When I asked Sam Donaldson to do the show last year he said, “Who sees this, Lee?” and I told him. He said, “By golly, that’s good enough for me!” And he came on and did the show.
BI: What are your concerns over the progress, or lack of it, that newsrooms are having in bringing underrepresented minorities into the journalism profession?
LT: I’ve done a number of shows on this subject, and I regularly monitor the Web sites of the minority journalism associations. Of course everyone wants to see news organizations and all the rest of America become as inclusive as possible, as fast as possible. But the fact is, change comes slowly to our institutions. But it’s coming — because it has to. The nation’s demographics demand it, and that’s a demand that’s going to increase as the years go on. Earlier, I referred to the study by the Project for Excellence in Journalism that says there’s growth in ethnic and alternative media. I, for one, think that’s a very good thing. I don’t believe, for example, every good minority journalist has to work for a traditional news organization. I think those who want to do so should be able to, but traditional news organizations clearly are no longer the only game in town.
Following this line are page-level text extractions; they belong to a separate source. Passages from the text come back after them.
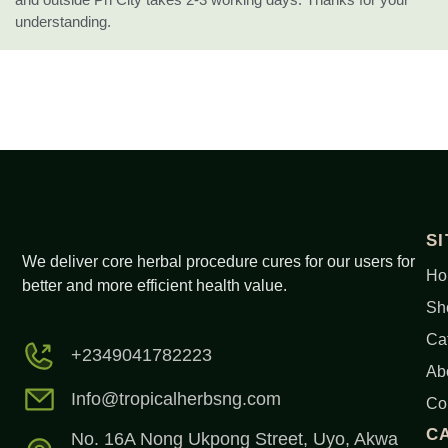
understanding.
S
We deliver core herbal procedure cures for our users for
Ho
better and more efficient health value.
Sh
Ca
+2349041782223
Ab
Info@tropicalherbsng.com
Co
C
No. 16A Nong Ukpong Street, Uyo, Akwa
BI: You earned your Ph.D. in radio, television and film studies before you began working as a television news reporter. What motivated you to pursue the Ph.D.?
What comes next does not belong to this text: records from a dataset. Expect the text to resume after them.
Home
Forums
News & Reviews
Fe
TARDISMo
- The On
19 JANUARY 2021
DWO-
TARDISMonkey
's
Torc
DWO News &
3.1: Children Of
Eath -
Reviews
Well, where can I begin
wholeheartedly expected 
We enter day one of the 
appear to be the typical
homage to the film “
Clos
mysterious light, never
LT: That’s an easy one. I earned my Ph.D. because I just loved school. I just loved being around a campus, and I stayed as long as I could. I got one degree after another because I never wanted to go out and a get a job. Finally, I had to. And, of course, I’m glad I did. I always felt that at some point I’d again be back on a campus.
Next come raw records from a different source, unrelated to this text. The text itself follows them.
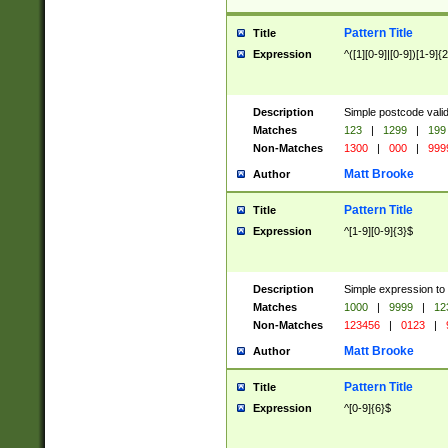
Pattern Title
Title
Expression
^([1][0-9]|[0-9])[1-9]{
Description
Simple postcode valid
Matches
123
|
1299
|
199
Non-Matches
1300
|
000
|
999
Matt Brooke
Author
Pattern Title
Title
Expression
^[1-9][0-9]{3}$
Description
Simple expression to
Matches
1000
|
9999
|
12
Non-Matches
123456
|
0123
|
Matt Brooke
Author
Pattern Title
Title
Expression
^[0-9]{6}$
BI: What kind of advice do you have for young people who are interested in both academe and journalism?
LT: Well, I tell anybody who asks me about anything they want to do to just go do it. You’ve got to give it a go. What’s interesting to me is that I get so many questions from people with bachelor’s degrees in journalism asking about getting a master’s in journalism. I happen to think that there’s not a lot of use in getting two degrees in this field. I tell people the year and a half, two years it takes to get a master’s is better spent getting the experience. Of course, if you want to teach then obviously you should pursue getting the advanced degrees.
BI: How would you characterize the rewards of teaching?
LT: If I have a legacy, in fact, it is my students. They are absolutely everywhere — networks, local stations. They are anchors, reporters, producers and in management. They are amazing, and I am immensely proud to have had even a little bit to do with them and the progress they’ve made. They’ve been an inspiration to me. And I wouldn’t trade the experience for anything. Even better, so many of them stay in touch. Hardly a week goes by when I don’t get at least a couple or three e-mails and phone calls from former students. I’ve even seen them win Emmys now. Teaching, as my current kids might say, has been the “bomb.”